# [Work order]
Count the lines below that contain the string "come", treating uppercase and lowercase letters as distinct, and reply with the number alone.

(Stored data)
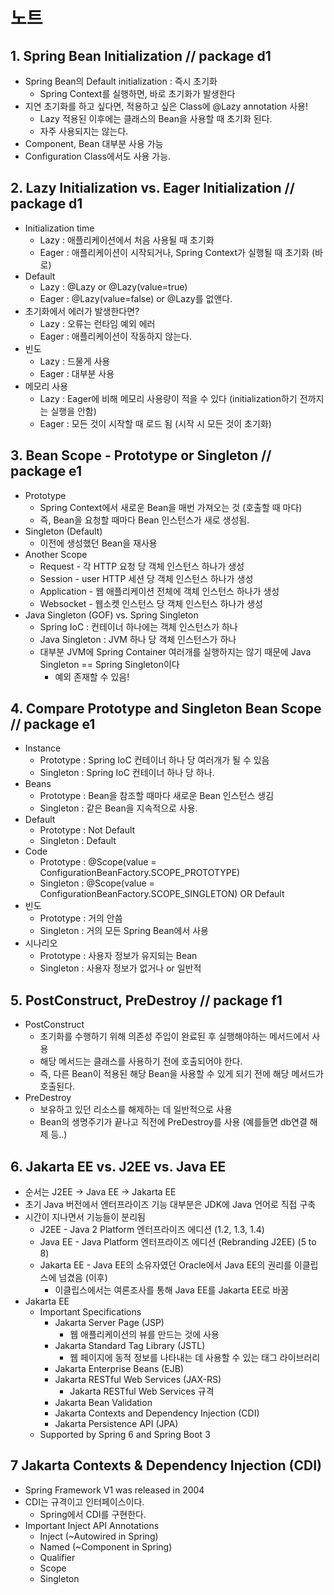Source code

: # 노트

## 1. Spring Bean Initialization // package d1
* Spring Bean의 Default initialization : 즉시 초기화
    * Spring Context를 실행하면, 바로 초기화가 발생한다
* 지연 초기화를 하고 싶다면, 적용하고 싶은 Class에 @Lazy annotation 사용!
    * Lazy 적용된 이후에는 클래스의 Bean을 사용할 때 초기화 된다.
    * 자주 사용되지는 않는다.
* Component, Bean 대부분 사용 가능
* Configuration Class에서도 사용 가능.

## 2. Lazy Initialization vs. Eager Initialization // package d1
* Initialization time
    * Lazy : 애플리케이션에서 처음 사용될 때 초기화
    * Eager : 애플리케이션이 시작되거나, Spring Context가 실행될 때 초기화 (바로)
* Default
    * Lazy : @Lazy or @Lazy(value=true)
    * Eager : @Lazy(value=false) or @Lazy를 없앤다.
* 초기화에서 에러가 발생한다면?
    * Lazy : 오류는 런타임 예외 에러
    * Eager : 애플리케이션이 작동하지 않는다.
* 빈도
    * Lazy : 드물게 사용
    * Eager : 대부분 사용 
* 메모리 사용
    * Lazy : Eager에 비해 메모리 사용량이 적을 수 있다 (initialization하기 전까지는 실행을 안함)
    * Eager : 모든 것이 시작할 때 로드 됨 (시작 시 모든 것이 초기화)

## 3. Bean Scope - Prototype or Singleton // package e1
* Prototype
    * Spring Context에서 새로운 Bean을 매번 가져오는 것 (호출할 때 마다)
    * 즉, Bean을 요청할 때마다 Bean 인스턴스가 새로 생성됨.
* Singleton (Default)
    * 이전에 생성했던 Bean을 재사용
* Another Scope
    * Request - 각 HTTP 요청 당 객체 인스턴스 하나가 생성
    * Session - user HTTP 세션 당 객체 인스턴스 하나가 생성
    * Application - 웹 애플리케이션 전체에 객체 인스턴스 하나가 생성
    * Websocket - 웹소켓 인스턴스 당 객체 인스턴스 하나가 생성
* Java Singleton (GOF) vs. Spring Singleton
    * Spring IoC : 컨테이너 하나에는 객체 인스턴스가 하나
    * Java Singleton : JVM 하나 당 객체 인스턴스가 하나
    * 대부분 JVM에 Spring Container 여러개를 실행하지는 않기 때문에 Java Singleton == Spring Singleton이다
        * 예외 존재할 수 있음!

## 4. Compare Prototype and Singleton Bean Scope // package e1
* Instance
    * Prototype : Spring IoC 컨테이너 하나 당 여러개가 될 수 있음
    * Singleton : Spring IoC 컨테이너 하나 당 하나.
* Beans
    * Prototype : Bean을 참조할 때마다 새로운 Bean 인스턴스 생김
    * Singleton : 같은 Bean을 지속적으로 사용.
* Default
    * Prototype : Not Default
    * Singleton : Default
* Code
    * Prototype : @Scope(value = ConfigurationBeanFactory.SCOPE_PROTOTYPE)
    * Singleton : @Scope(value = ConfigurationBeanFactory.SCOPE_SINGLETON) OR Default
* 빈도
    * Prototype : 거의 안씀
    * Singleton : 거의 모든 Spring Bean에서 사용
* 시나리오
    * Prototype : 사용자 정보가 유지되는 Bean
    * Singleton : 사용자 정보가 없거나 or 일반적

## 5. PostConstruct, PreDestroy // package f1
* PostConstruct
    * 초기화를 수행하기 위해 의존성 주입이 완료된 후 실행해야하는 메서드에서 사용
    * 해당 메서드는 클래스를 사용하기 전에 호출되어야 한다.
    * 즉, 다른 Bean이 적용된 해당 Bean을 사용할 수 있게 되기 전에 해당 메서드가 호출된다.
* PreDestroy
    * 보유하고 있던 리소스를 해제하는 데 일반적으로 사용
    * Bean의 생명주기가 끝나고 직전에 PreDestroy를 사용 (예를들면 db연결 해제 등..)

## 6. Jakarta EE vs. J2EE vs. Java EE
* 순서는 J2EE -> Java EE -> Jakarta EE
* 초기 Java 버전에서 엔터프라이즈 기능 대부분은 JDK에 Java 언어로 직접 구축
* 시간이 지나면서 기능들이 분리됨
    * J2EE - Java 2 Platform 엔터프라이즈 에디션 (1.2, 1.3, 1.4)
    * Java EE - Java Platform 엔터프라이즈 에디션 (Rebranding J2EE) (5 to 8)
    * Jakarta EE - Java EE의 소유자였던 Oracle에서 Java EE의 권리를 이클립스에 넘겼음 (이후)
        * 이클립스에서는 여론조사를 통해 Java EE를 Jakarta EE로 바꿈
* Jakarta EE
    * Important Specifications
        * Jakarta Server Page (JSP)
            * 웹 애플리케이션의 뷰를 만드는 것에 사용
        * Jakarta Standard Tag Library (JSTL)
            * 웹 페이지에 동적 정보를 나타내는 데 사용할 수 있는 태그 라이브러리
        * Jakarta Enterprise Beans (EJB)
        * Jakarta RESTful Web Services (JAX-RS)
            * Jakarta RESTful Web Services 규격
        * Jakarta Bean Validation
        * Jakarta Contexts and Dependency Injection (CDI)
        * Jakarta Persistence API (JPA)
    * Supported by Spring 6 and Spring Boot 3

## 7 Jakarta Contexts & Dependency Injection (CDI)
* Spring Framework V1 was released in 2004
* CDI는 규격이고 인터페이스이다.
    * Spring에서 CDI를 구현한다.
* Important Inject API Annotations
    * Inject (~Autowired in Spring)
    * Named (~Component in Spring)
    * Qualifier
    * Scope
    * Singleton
--
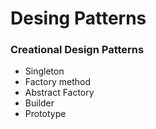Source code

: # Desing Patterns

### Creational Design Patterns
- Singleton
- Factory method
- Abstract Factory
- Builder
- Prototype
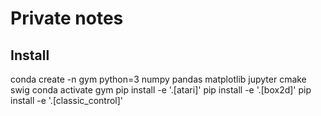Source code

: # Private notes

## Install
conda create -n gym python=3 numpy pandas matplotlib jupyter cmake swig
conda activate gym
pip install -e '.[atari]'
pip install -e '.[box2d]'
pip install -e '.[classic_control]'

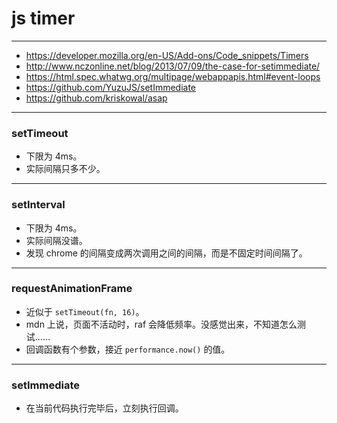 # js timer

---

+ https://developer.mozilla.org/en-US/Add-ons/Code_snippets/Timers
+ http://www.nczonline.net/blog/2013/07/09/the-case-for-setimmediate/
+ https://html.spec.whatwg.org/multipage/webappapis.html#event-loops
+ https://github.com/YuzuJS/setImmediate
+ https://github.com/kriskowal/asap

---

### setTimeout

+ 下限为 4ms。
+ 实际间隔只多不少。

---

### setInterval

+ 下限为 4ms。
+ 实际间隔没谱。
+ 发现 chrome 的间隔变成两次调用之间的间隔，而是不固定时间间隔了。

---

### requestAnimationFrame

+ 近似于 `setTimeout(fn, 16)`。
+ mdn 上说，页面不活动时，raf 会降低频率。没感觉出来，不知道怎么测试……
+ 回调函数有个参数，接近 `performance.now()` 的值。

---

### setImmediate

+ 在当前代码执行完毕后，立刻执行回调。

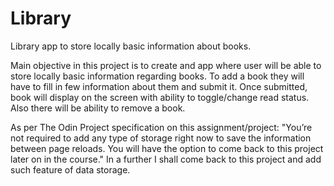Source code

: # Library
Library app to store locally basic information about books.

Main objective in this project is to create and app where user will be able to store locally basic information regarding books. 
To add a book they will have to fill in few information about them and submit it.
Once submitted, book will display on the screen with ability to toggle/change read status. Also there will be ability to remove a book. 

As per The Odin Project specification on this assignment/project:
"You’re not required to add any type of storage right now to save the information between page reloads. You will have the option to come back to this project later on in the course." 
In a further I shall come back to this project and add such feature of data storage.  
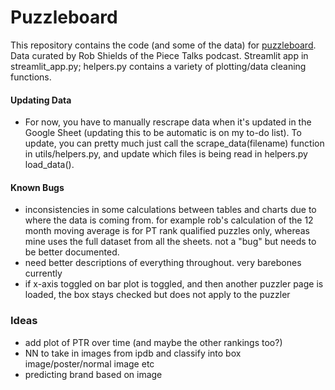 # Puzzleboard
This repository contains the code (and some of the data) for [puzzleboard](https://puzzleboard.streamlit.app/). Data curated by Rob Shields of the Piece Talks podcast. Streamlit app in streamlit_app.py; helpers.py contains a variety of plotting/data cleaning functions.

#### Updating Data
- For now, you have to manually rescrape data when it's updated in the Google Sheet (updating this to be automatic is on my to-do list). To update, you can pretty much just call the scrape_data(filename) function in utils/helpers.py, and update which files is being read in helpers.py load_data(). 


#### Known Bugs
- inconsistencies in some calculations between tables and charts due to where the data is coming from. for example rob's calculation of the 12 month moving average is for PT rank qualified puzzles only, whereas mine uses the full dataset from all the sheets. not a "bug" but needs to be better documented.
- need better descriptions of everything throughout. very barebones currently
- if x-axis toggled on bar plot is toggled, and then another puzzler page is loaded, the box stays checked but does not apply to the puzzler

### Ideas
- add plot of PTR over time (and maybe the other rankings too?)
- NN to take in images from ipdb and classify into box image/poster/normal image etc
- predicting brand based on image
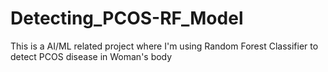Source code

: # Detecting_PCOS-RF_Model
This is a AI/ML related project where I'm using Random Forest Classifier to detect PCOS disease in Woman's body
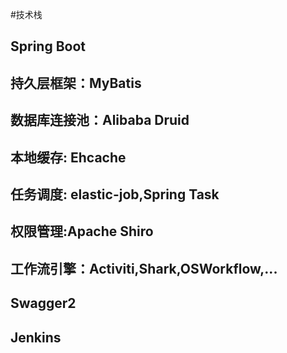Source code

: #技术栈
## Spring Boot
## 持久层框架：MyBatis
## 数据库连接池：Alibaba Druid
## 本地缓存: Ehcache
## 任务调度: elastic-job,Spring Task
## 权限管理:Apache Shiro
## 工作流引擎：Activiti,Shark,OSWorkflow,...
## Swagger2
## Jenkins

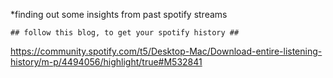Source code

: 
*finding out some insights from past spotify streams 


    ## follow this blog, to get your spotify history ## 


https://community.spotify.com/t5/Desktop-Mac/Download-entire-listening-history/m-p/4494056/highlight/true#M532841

# [Output of the exercise]
2